Description
Describe the bug
The behaviour of ListingTableUrl with respect to paths containing percent characters is rather confusing, and I suspect not entirely intentional.
Consider a filesystem containing a file named bar%2Ffoo
, there is actually no obvious way to address this file.

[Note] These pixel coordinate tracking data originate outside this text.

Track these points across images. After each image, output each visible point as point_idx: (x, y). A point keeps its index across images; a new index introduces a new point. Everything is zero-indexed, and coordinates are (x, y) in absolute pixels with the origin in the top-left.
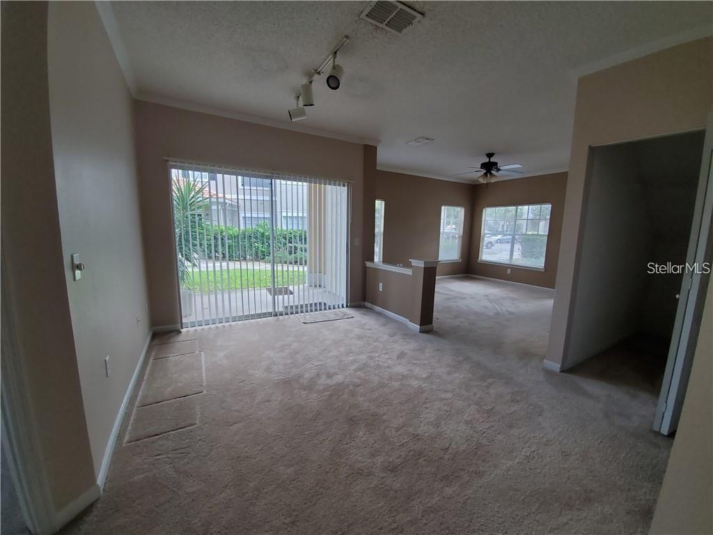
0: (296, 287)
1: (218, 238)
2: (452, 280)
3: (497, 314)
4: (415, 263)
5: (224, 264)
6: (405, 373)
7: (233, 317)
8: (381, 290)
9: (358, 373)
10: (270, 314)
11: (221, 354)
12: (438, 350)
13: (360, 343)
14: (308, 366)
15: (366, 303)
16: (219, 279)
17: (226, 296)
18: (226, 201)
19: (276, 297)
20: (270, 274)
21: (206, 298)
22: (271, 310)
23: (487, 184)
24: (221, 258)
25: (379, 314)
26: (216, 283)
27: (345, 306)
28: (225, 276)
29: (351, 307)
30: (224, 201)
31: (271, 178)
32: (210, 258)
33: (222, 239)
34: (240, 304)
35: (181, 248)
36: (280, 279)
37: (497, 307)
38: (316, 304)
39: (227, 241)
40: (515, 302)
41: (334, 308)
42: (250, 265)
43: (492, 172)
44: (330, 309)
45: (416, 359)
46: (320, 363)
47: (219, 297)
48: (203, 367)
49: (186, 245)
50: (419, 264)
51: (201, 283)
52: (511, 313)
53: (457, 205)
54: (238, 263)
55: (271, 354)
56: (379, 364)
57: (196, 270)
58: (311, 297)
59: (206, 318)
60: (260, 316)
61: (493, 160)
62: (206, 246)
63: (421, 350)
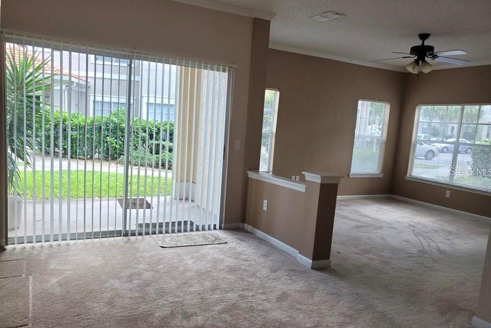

let url = ListingTableUrl::parse("file:///foo/bar%2Ffoo").unwrap();
assert_eq!(url.prefix.as_ref(), "foo/bar/foo");
let url = ListingTableUrl::parse("file:///foo/a%252Fb.txt").unwrap();
assert_eq!(url.prefix.as_ref(), "foo/a%252Fb.txt");
let dir = tempdir().unwrap();
let path = dir.path().join("bar%2Ffoo");
std::fs::File::create(&path).unwrap();
let url = ListingTableUrl::parse(path.to_str().unwrap()).unwrap();
assert!(url.prefix.as_ref().ends_with("bar%252Ffoo"), "{}", url.prefix);
To Reproduce
No response
Expected behavior
The "correct" behaviour is that a file URL should be URL-encoded. That is according to the URL specification the correct way to reference this path would be file:///foo/a%252Fb.txt
. Similarly the non-URL version should be foo/a%2Fb.txt
.
That being said various tools instead interpret the URL path verbatim:
$ touch 'a%2Fb.txt'
$ aws --endpoint-url=http://localhost:4566 s3 cp 'a%2Fb.txt' s3://tustvold/
$ aws --endpoint-url=http://localhost:4566 s3 ls s3://tustvold/
2023-10-31 15:40:13 0 a%2Fb.txt
$ aws --endpoint-url=http://localhost:4566 s3 cp 's3://tustvold/a%2Fb.txt' foo.txt
aws --endpoint-url=http://localhost:4566 s3 cp 's3://tustvold/a%2Fb.txt' foo.txt
$ gsutil cp a\%2Fb.txt gs://tustvold
$ gsutil cp gs://tustvold/a\%2Fb.txt test
I'm not entirely sure how to classify DataFusion's current behaviour other than confusing. I think we should probably strive to replicate tools like the aws-cli and gsutil.
Additional context
The current behaviour was added in #3750
No response